Tokoh Pemuda Adat Kabupaten Sarmi, Esau Sawery, menilai Pilkada Sarmi 2024 dipenuhi kecurangan dan pelanggaran berat. Hal ini merusak tatanan demokrasi serta merobek kohesi sosial masyarakat.
“Pilkada ini tidak hanya cacat, tetapi juga brutal dan primitif. Demokrasi di Sarmi telah mati,” tegas Esau di Sarmi, Papua, Kamis, 6 Maret 2025.
Pilkada ini, kata Esau, juga berujung pada proses hukum bagi sejumlah pihak. Pengadilan Negeri (PN) Jayapura telah memvonis sejumlah orang bersalah dalam tujuh perkara pidana pemilu. Bahkan, di tingkat banding, beberapa terdakwa mendapat hukuman yang lebih berat.
“Semua yang divonis bersalah dan kini dipenjara adalah korban dari ambisi politik Dominggus-Jumiarti. Mereka dikorbankan demi kemenangan yang diraih dengan cara curang,” kata Esau.
Menurut Esau, daya rusak yang ditimbulkan oleh pelaksanaan pilkada yang buruk sangat kuat menghancurkan sendi-sendi kehidupan masyarakat. Kehidupan yang tadinya damai harus terkoyak karena pilkada yang tidak jurdil.
“Pelantikan ini seharusnya bukan dirayakan, tetapi diratapi. Jika mau jujur, kantor bupati hari ini lebih layak dipenuhi karangan bunga duka cita atas matinya demokrasi,” tegas Esau.
Dominggus-Jumiarti Harus Bertanggung Jawab
Esau menegaskan Dominggus-Jumiarti tidak bisa cuci tangan atas dampak dari Pilkada Sarmi. Dominggus-Jumiarti harus bertanggung jawab atas para korban politik mereka.
"Jangan hanya menikmati jabatan sementara orang lain menderita akibat permainan kotor mereka,” katanya.
Esau juga mengimbau kepada para korban politik yang kini berstatus terpidana untuk menagih tanggung jawab Dominggus-Jumiarti.
"Kemenangan Dominggus-Jumiarti adalah duka bagi mereka, harus dituntut bertanggung jawab, dan tidak boleh fakta hukum dikaburkan seolah dipenjarahkan karena paslon lain," ucapnya.
Esau menerangkan brutalnya Pilkada di Sarmi dibuktikan dengan banyaknya kasus pelanggaran yang dilaporkan.
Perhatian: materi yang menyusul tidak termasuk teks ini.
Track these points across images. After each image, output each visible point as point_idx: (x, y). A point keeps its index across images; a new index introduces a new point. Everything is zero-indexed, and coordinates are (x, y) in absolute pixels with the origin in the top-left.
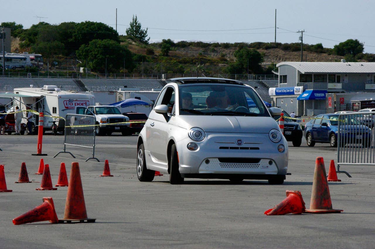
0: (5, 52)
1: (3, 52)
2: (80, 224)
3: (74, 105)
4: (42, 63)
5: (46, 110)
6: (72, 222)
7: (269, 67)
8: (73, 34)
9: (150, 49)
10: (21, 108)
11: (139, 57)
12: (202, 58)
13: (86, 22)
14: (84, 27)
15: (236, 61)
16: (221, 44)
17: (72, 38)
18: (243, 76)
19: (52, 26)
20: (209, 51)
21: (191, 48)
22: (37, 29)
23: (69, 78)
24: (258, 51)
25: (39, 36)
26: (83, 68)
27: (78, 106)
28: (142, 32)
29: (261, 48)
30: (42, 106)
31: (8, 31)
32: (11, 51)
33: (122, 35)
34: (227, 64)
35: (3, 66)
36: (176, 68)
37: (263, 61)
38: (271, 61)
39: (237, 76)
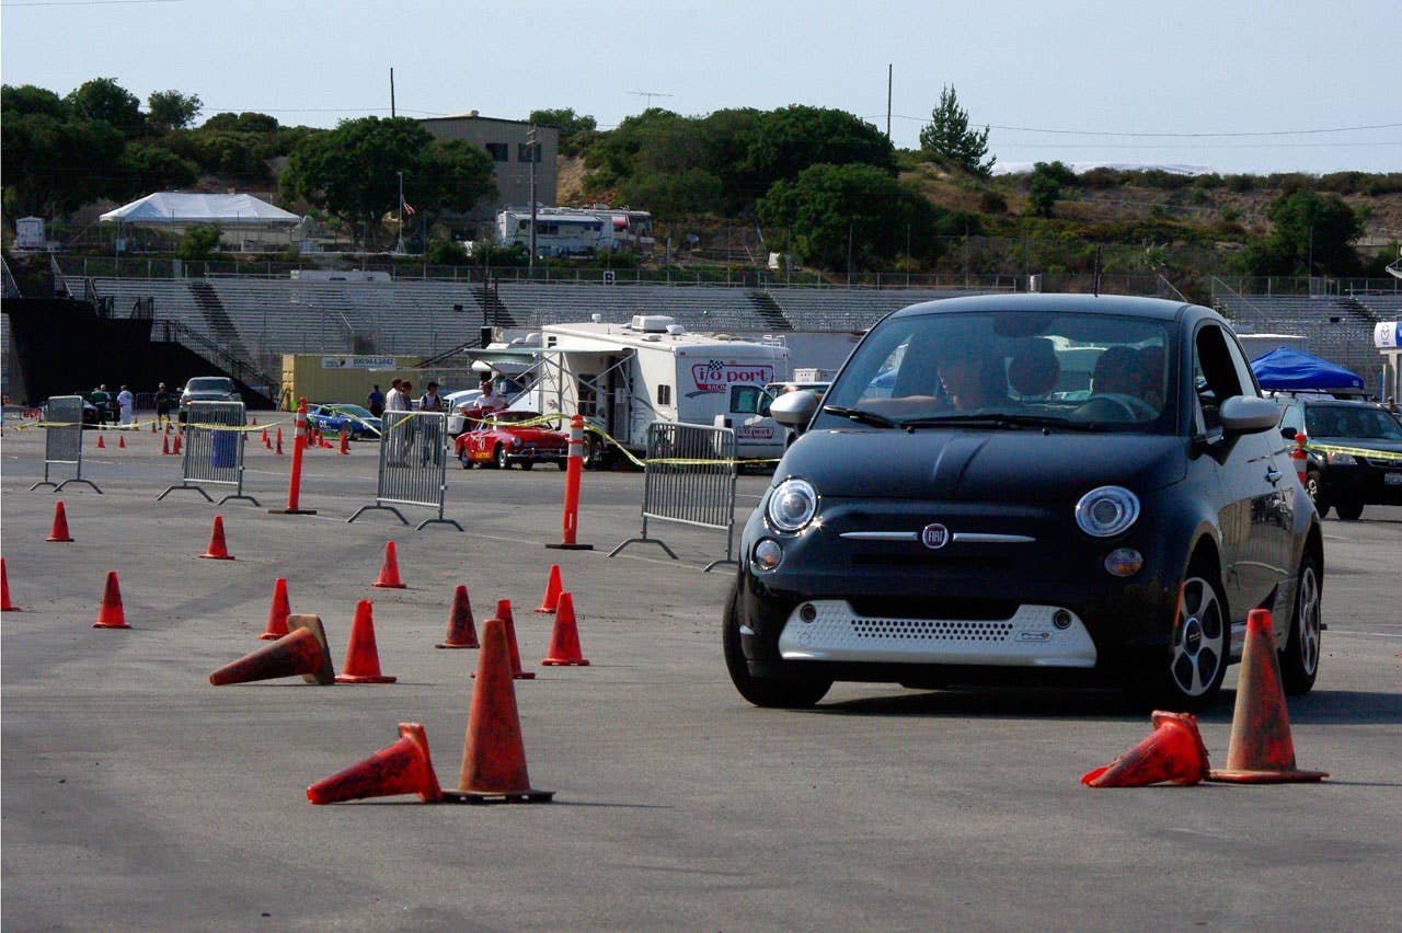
0: (539, 204)
1: (530, 203)
2: (505, 806)
3: (724, 380)
4: (651, 240)
5: (638, 392)
6: (485, 798)
8: (751, 148)
9: (993, 194)
11: (957, 219)
12: (1161, 222)
13: (792, 109)
14: (784, 126)
16: (1228, 178)
17: (745, 160)
18: (1293, 281)
20: (1188, 201)
21: (1130, 191)
22: (640, 131)
23: (731, 286)
24: (1347, 200)
25: (643, 153)
26: (778, 255)
27: (739, 383)
28: (972, 139)
29: (1357, 191)
30: (626, 380)
31: (549, 138)
32: (558, 201)
33: (907, 150)
34: (1243, 243)
35: (531, 249)
36: (1077, 256)
38: (1389, 232)
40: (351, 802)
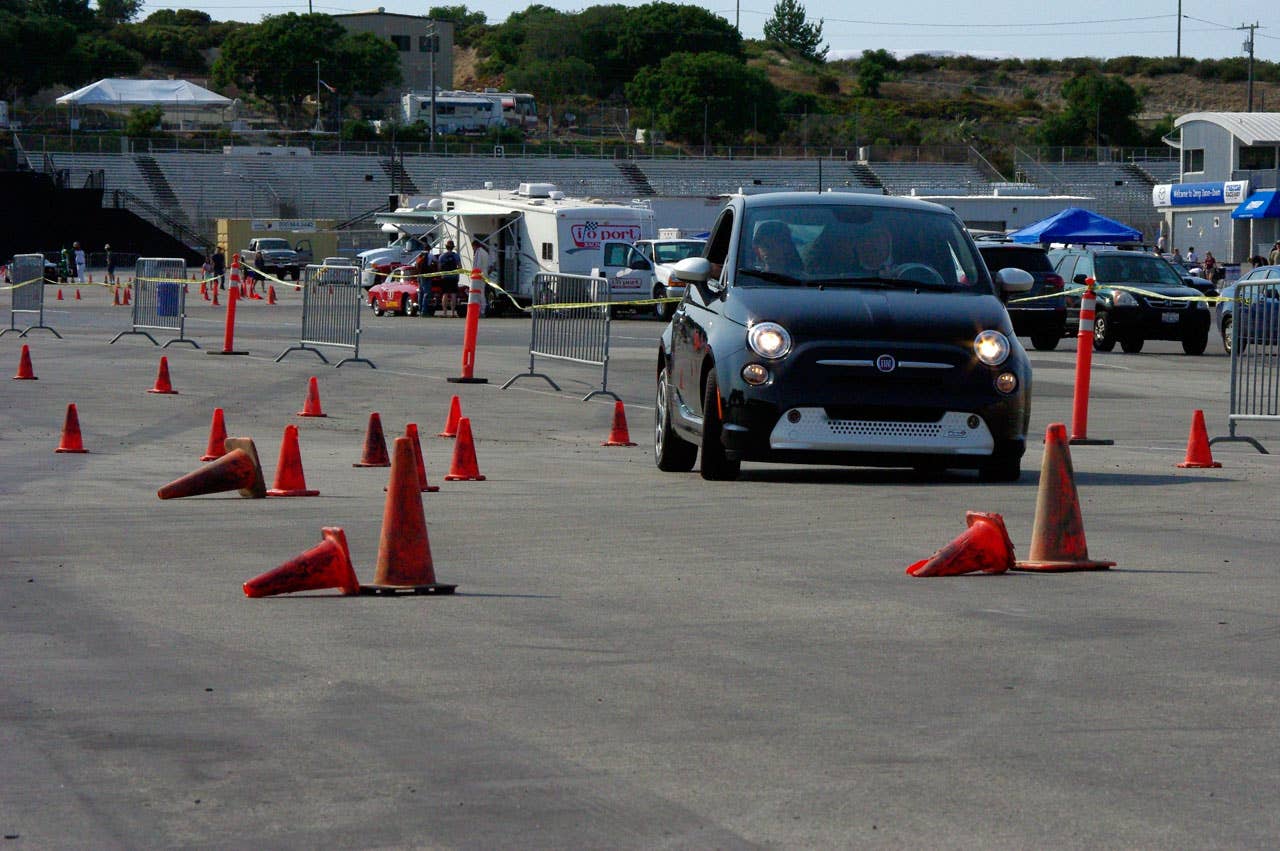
0: (438, 88)
1: (431, 88)
2: (413, 597)
3: (598, 238)
4: (535, 119)
5: (525, 249)
6: (397, 591)
8: (620, 38)
9: (828, 77)
10: (461, 245)
11: (797, 99)
12: (971, 100)
14: (648, 19)
15: (1066, 109)
17: (615, 49)
18: (1084, 150)
19: (563, 14)
21: (943, 74)
22: (524, 24)
23: (605, 158)
24: (1129, 80)
25: (527, 44)
26: (643, 131)
27: (611, 241)
28: (808, 30)
30: (515, 239)
31: (446, 32)
32: (454, 86)
33: (753, 40)
34: (1041, 118)
35: (431, 126)
36: (899, 130)
37: (1142, 110)
38: (1164, 108)
39: (1067, 151)
40: (282, 595)
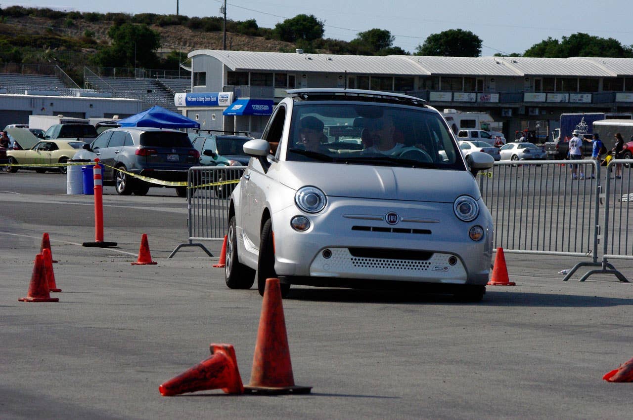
7: (169, 57)
12: (52, 38)
15: (113, 44)
20: (64, 26)
21: (32, 19)
24: (150, 28)
29: (153, 23)
36: (7, 53)
37: (159, 46)
38: (170, 46)
39: (116, 70)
Diketahui terdapat 51 total laporan kecurangan terstruktur, sistematis, dan masif. Namun hanya tujuh kasus yang masuk ke pengadilan dan disidangkan di PN Jayapura.
"Dari total tujuh perkara itu, kesemuanya diputus bersalah melakukan tindak pidana pemilu oleh PN Jayapura, dan bahkan vonis hukumannya diperberat di tingkat banding pada Pengadilan Tinggi," katanya.
Dari 314 yang berperkara di Mahkamah Konstitusi, lanjut Esau, kasus pidana pemilu di Kabupaten Sarmi memecahkan rekor dengan adanya 7 putusan hukum tersebut yang dilaporkan oleh Gakumdu.
"Kalau saja MK tidak mempercepat putusan dismissal dan 7 bukti putusan pengadilan tersebut sempat dilampirkan ke MK, pasti ceritanya akan lain," katanya.
Selanjutnya Esau mengingatkan bahwa masalah Pilkada Sarmi belum selesai. Saat ini, kasus dugaan gratifikasi Ketua Bawaslu Sarmi dan dugaan maladministrasi oleh empat anggota KPUD Sarmi masih berproses di Mabes Polri dan DKPP.
Salah satu kasus serius adalah diloloskannya Dominggus sebagai peserta pilkada dengan menggunakan dokumen yang diduga palsu.
Demikian juga dengan dugaan penyalahgunaan dana kampunng untuk kepentingan pilkada yang melibatkan kepala dinas PMK Sarmi, perlu untuk terus diusut tuntas.
“Semua ini tidak akan berlalu begitu saja. Kasus-kasus ini masih berjalan, dan keadilan harus ditegakkan,” pungkasnya.